Work instruction A - In the bankruptcy opinion excerpt, by what date did the court's April and May 2014 orders require Debtors to leave the property?

Text excerpt -
:::

In the end, the status of Debtors as tenants at sufferance is not legally inconsistent with being a conscious trespasser and the bankruptcy court implicitly so found. See generally Brady v. Scott, 175 So. 724, 725 (Fla. 1937) ("[A] tenant at sufferance is the most shadowy estate recognized at common law and practically the only distinction between such a tenant's holding and the possession of a trespasser is that the landowner may, by his acquiescence at any time base upon the tenancy at sufferance the relation of landlord and tenant, which he cannot establish at law against a mere trespasser, and that the tenant cannot be subjected to an action in trespass before entry or demand for possession.").

In sum, the FED action did not bar JLE's separate action for trespass or trespass damages. See A.R.S. § 12-1183. Based on the record before us, the bankruptcy court properly found Debtors were trespassers under Arizona law when they continued in possession of Dairy I after the trustee's sale.

2. The bankruptcy court did not immunize Debtors from liability for their postpetition trespass.

Debtors maintain that the bankruptcy court specifically directed them to remain on Dairy I until June 1, 2014, and therefore they cannot be deemed trespassers and liable for trespass damages. This argument is without merit. We found no place in the record where the bankruptcy court authorized Debtors' occupancy of Dairy I nor did we find any place where the court specifically directed them to remain on the property or indicated an intent to limit the damages available to JLE. Rather, the court's ruling in its April and May 2014 orders was that Debtors would leave the property by June 1, 2014. Further, as the bankruptcy court properly observed, the bankruptcy filing could not grant Debtors property rights that the state court ruled did not exist. See Dominic's Rest. of Dayton, Inc. v. Mantia, 683 F.3d 757, 760-61 (6th Cir. 2012) (a debtor's bankruptcy filing does not protect the debtor from claims relating to the tortious use of another's property.). In short, Debtors' delay in vacating Dairy I after the conclusion of the FED action had nothing to do with the bankruptcy court's rulings.

B. Damages

Debtors argue that the bankruptcy court erred by finding that they were conscious trespassers and awarding damages to JLE on the basis of the disgorgement of profits. According to Debtors, the bankruptcy court's use of restitution damages is not supported by any cases or statutes. Therefore, they are liable, if at all, for the fair market rental value of the property. Finally, Debtors maintain that the bankruptcy court's calculation of postpetition profits was not supported by the evidence and constitutes clear error.

1. The bankruptcy court did not err in finding Debtors were conscious trespassers.

A "conscious wrongdoer" is one who benefits by his misconduct and who acts "with knowledge of the underlying wrong to the claimant," or "despite a known risk that the conduct in question violates the rights of the claimant." Restatement (Third) of Restitution and Unjust Enrichment § 51(3) (2011). Misconduct is defined as "actionable interference by the defendant with the claimant's legally protected interests for which the defendant is liable." Id. at § 51(1).

:::

Work instruction B - In the records, convert the portion that begins with the line containing "23: (44, 200)" and ends with the line containing "17: (354, 147)" into a numbered list, including both of those lines and leaving out blank lines.

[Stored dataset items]
:::

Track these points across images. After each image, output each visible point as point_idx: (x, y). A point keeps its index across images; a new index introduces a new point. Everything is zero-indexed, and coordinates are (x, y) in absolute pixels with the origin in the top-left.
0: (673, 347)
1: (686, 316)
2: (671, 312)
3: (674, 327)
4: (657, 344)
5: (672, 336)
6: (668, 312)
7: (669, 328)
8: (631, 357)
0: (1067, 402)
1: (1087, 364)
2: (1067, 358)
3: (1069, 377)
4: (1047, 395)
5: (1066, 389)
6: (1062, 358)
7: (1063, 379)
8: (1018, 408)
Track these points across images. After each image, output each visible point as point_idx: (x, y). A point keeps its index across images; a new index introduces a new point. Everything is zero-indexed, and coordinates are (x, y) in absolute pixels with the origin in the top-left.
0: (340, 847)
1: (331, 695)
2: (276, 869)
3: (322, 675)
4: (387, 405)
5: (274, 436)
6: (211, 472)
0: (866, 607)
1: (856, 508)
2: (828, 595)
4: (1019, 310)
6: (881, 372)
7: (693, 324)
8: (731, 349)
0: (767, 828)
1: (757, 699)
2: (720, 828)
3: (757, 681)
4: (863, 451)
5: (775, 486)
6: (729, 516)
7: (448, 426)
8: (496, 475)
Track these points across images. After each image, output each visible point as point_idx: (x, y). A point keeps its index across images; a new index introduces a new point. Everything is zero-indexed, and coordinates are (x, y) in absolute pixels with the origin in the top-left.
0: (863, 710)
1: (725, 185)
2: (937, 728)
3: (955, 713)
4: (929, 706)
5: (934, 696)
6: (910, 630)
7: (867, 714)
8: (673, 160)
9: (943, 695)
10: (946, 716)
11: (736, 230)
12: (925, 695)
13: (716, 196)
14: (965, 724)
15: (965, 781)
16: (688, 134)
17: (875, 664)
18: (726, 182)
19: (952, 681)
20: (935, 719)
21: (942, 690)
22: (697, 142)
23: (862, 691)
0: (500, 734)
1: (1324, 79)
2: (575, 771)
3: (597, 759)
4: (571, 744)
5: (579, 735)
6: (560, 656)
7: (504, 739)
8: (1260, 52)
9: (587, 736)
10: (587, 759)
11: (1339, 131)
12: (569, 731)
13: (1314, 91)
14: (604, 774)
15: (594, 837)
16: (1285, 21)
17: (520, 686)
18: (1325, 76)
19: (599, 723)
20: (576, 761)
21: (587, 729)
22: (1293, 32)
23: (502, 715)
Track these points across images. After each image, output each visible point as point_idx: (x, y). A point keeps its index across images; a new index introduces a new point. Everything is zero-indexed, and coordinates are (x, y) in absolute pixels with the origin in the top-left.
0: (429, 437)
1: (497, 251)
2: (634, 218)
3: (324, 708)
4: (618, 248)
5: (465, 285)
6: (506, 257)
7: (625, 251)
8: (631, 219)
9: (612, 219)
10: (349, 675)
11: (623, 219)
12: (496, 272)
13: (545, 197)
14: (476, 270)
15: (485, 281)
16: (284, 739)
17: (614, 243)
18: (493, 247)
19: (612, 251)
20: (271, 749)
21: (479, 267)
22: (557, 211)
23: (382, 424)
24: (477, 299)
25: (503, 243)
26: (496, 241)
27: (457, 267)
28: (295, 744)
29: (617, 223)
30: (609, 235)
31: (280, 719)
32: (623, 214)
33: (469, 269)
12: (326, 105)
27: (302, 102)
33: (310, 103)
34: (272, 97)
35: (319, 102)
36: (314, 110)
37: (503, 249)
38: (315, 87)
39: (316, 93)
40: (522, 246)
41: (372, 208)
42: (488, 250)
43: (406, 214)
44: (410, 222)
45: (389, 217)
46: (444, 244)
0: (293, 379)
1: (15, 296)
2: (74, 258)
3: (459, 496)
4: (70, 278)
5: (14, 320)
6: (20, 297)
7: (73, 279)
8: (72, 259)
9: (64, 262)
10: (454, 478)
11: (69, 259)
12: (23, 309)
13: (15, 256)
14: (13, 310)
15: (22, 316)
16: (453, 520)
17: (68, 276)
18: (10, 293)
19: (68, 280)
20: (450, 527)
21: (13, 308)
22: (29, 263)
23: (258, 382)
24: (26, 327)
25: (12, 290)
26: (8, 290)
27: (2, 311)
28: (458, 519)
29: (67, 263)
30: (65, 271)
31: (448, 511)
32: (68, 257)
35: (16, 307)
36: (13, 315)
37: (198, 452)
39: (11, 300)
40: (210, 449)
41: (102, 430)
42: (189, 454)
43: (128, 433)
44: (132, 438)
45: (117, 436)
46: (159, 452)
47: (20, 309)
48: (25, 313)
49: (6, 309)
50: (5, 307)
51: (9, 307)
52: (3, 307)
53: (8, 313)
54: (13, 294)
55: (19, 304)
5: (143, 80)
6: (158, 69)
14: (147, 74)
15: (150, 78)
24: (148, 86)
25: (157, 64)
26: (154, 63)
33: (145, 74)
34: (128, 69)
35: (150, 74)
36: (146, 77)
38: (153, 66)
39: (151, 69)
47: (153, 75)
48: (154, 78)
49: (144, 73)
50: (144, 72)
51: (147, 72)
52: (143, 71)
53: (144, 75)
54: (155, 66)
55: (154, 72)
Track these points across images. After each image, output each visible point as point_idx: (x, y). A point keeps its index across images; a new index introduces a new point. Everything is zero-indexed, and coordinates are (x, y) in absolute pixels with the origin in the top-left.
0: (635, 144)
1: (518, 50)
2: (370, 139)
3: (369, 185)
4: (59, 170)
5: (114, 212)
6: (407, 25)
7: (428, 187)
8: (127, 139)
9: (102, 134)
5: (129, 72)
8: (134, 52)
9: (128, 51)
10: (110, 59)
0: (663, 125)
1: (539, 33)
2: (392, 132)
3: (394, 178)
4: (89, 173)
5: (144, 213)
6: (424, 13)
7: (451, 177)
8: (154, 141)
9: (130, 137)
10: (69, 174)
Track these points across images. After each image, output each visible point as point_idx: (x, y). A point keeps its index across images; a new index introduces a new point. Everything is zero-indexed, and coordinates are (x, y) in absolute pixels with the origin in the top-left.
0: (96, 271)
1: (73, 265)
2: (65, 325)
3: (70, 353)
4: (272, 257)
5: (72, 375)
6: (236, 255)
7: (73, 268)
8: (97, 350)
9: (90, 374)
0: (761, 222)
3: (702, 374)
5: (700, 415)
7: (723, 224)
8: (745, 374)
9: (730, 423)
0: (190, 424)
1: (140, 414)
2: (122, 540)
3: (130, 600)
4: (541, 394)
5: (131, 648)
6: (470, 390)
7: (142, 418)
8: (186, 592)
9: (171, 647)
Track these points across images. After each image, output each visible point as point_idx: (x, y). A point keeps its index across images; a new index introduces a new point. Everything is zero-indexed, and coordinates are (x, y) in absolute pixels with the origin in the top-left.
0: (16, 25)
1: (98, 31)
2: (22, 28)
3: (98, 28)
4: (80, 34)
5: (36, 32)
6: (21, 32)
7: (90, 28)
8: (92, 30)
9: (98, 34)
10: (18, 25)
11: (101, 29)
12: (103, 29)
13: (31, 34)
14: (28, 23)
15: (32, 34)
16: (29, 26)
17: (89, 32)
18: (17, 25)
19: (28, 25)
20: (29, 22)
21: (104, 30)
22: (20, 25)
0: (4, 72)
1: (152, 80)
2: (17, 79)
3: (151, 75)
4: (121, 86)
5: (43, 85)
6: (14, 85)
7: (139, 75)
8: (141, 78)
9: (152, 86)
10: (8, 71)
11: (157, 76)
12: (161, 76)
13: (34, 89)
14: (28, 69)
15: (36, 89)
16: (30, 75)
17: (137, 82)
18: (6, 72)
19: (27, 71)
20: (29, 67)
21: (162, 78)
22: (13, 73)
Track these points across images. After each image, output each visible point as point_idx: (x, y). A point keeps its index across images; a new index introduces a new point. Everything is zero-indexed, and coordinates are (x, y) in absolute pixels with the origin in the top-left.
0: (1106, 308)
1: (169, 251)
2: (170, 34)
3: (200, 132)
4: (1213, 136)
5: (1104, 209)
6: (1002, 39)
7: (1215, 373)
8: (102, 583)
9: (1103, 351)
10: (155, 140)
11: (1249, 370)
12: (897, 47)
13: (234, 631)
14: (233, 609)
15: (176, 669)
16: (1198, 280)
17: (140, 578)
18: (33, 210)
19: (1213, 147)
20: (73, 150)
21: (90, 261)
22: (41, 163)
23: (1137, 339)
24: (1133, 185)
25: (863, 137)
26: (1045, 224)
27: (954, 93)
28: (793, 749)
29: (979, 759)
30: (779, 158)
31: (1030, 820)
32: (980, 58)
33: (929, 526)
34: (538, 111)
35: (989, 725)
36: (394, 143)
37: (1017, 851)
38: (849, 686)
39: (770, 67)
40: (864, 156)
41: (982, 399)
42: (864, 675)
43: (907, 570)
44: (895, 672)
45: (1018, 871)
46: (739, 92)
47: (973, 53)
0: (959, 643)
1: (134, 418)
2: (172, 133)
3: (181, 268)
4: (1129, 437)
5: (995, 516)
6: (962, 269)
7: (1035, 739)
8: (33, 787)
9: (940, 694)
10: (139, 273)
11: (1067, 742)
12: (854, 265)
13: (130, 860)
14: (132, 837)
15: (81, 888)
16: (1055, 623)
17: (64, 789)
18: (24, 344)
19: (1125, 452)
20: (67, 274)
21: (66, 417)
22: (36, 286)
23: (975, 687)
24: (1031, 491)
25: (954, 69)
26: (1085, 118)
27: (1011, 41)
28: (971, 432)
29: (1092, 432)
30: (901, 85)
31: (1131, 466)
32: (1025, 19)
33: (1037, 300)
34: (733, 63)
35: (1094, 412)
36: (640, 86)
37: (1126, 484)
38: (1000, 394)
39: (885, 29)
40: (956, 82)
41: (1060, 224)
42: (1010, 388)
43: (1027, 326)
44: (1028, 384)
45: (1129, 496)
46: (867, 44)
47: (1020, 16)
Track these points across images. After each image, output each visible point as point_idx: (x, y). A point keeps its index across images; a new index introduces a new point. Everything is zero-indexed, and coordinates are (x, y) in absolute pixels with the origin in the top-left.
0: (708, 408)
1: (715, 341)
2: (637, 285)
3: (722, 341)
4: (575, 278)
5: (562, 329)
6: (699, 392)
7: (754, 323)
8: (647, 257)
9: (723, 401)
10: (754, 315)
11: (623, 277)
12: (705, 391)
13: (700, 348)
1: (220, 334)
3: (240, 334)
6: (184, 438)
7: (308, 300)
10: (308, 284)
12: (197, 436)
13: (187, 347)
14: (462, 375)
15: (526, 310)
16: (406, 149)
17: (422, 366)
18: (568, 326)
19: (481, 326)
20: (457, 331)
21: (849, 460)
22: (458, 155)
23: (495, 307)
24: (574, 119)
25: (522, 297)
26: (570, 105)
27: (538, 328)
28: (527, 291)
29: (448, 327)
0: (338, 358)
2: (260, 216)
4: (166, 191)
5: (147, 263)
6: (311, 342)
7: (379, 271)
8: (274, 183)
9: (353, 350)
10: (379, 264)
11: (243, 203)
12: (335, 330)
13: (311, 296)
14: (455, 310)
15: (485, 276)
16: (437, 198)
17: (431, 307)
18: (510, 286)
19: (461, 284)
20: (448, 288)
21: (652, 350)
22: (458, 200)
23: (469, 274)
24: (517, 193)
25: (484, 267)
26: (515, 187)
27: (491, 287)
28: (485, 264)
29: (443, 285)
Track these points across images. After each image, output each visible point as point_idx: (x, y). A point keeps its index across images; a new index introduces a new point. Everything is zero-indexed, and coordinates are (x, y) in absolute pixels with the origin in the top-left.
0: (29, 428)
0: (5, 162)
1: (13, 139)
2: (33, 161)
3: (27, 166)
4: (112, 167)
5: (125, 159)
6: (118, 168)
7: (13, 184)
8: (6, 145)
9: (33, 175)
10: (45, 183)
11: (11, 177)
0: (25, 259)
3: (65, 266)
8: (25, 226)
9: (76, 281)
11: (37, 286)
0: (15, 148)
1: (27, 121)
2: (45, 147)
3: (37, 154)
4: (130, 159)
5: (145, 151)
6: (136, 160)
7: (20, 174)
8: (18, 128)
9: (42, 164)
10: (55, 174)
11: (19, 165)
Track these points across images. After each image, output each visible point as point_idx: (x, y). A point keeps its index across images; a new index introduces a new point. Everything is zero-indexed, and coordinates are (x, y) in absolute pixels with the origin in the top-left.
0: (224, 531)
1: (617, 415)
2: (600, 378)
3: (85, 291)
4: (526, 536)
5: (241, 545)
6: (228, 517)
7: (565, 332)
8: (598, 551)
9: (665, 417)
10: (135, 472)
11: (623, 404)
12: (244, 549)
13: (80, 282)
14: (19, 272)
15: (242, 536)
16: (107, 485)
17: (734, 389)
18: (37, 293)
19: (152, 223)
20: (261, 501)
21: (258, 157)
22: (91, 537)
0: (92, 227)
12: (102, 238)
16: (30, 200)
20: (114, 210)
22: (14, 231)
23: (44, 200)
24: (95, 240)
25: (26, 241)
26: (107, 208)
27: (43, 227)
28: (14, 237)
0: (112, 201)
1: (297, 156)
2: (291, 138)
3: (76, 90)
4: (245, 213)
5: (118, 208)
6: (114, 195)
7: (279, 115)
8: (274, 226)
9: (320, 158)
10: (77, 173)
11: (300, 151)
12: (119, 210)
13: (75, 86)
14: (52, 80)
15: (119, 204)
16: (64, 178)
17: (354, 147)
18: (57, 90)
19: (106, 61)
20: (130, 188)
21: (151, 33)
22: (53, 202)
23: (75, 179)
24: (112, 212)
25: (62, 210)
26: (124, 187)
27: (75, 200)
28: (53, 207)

:::

Answer space A - June 1, 2014.

Answer space B -
1. 23: (44, 200)
2. 24: (95, 240)
3. 25: (26, 241)
4. 26: (107, 208)
5. 27: (43, 227)
6. 28: (14, 237)
7. 0: (112, 201)
8. 1: (297, 156)
9. 2: (291, 138)
10. 3: (76, 90)
11. 4: (245, 213)
12. 5: (118, 208)
13. 6: (114, 195)
14. 7: (279, 115)
15. 8: (274, 226)
16. 9: (320, 158)
17. 10: (77, 173)
18. 11: (300, 151)
19. 12: (119, 210)
20. 13: (75, 86)
21. 14: (52, 80)
22. 15: (119, 204)
23. 16: (64, 178)
24. 17: (354, 147)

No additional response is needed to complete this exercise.